Your selection of sources might be non-representative. I can find ample signs of people stopping to worry because the Fed will save them (in their view). We’re certainly not at peak ignorance yet though.
You have it backwards!!
“…my raison d’être is to deliver daily missives that matter.”
Of course, what helps the missives matter is that they are read. It’s a “tree falls in the forest” kind of thing. Sure, Google analytics will count page loads but I’m here to say you are coming through loud and clear.
Big thumbs up for all you do!
DoorDash has a market cap of $55.59 Billion and it delivers your burrito bowl. Moderna develops vaccines that save lives and its valued at $63 Billion. Yes, it’s stupid and it appears it does not matter…..yet.
OK but seriously?
A farmer feeds you, a pop singer might entertain you for 5 minutes. Wanna bet on who’s got the bigger paycheck?
A better analysis would include Revenues/EBITDA/profit margins, if you want to make the case that DoorDash is irrationally priced (something I would gladly agree on)

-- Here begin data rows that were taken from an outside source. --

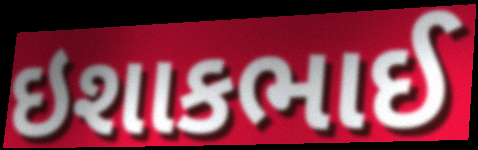
ઇશાકભાઈ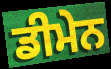
ਡੀਮੇਨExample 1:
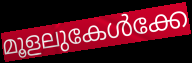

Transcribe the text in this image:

മൂളലുകേൾക്കേ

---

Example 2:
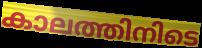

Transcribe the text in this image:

കാലത്തിനിടെ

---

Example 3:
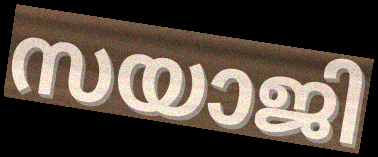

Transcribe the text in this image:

സയാജി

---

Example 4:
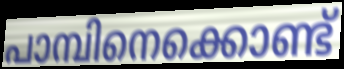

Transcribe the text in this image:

പാമ്പിനെക്കൊണ്ട്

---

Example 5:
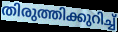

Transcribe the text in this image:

തിരുത്തിക്കുറിച്ച്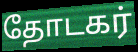
தோடகர்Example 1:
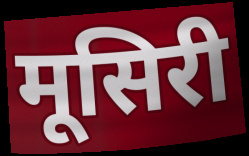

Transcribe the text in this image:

मूसिरी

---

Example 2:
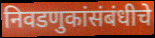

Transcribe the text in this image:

निवडणुकांसंबंधीचे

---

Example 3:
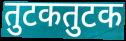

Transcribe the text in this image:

तुटकतुटक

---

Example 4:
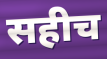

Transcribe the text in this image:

सहीच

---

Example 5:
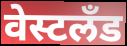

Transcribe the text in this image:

वेस्टलँडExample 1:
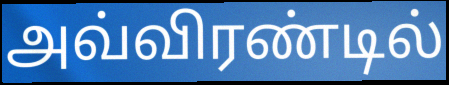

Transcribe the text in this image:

அவ்விரண்டில்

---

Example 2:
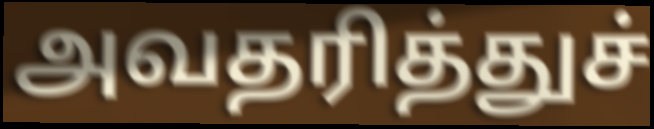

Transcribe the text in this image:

அவதரித்துச்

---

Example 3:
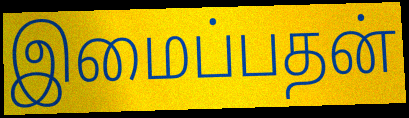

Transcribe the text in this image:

இமைப்பதன்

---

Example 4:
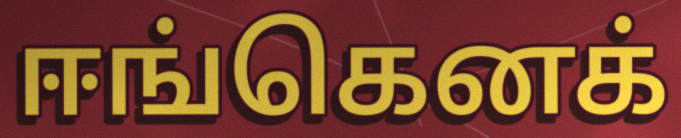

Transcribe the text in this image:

ஈங்கெனக்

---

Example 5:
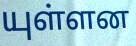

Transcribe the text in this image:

யுள்ளன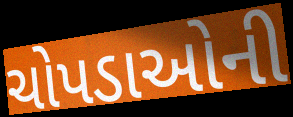
ચોપડાઓનીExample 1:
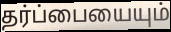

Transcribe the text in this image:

தர்ப்பையையும்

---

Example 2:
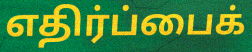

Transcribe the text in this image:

எதிர்ப்பைக்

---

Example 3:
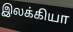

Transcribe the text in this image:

இலக்கியா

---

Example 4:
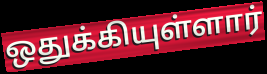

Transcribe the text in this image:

ஒதுக்கியுள்ளார்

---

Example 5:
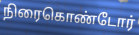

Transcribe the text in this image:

நிரைகொண்டோர்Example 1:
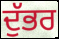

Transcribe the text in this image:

ਦੁੱਭਰ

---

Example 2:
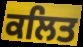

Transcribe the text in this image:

ਕਲਿਤ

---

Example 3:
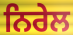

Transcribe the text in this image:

ਨਿਰੇਲ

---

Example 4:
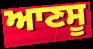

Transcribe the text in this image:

ਆਣਸੂ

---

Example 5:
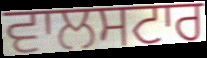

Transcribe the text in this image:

ਵਾਲਸਟਾਰ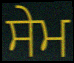
ਸੇਮ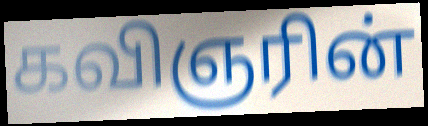
கவிஞரின்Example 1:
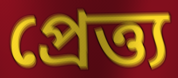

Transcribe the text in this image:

প্রেত্ত্য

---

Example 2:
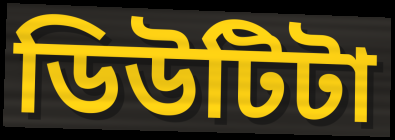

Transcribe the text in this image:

ডিউটিটা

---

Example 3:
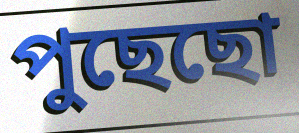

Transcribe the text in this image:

পুছেছো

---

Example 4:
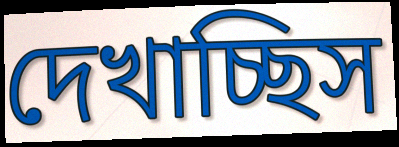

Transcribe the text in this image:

দেখাচ্ছিস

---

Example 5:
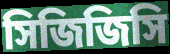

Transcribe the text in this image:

সিজিজিসিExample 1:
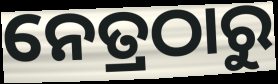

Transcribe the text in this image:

ନେତ୍ରଠାରୁ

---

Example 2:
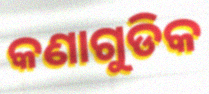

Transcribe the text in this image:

କଣାଗୁଡିକ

I value digging into the data as much as anyone, but as a marketing guy I appreciate pithy memorable expression. For me, the DoorDash/Modena comparison encapsulates the irrationality of the moment better than all the charts and tables one might muster.
And we all know what the master said about irrationality and markets.
SPAC’s are heralded as a more efficient IPO in terms of flexibility and time it takes to complete the transaction. If so, why has this activity gone vertical in 2020?
Buying future cash flows at a decent discount rate tends to work over time. So figure out the market size, the sustainable competitive advantages, the cost structure, etc and use a sensible return assumption based on the risk and see if it makes sense as an investment. Playing the hot potato emotion game is a lot tougher for some of us then just using basic fundamental analysis.
The great advantage of the individual investor is they do not have to swing at every pitch.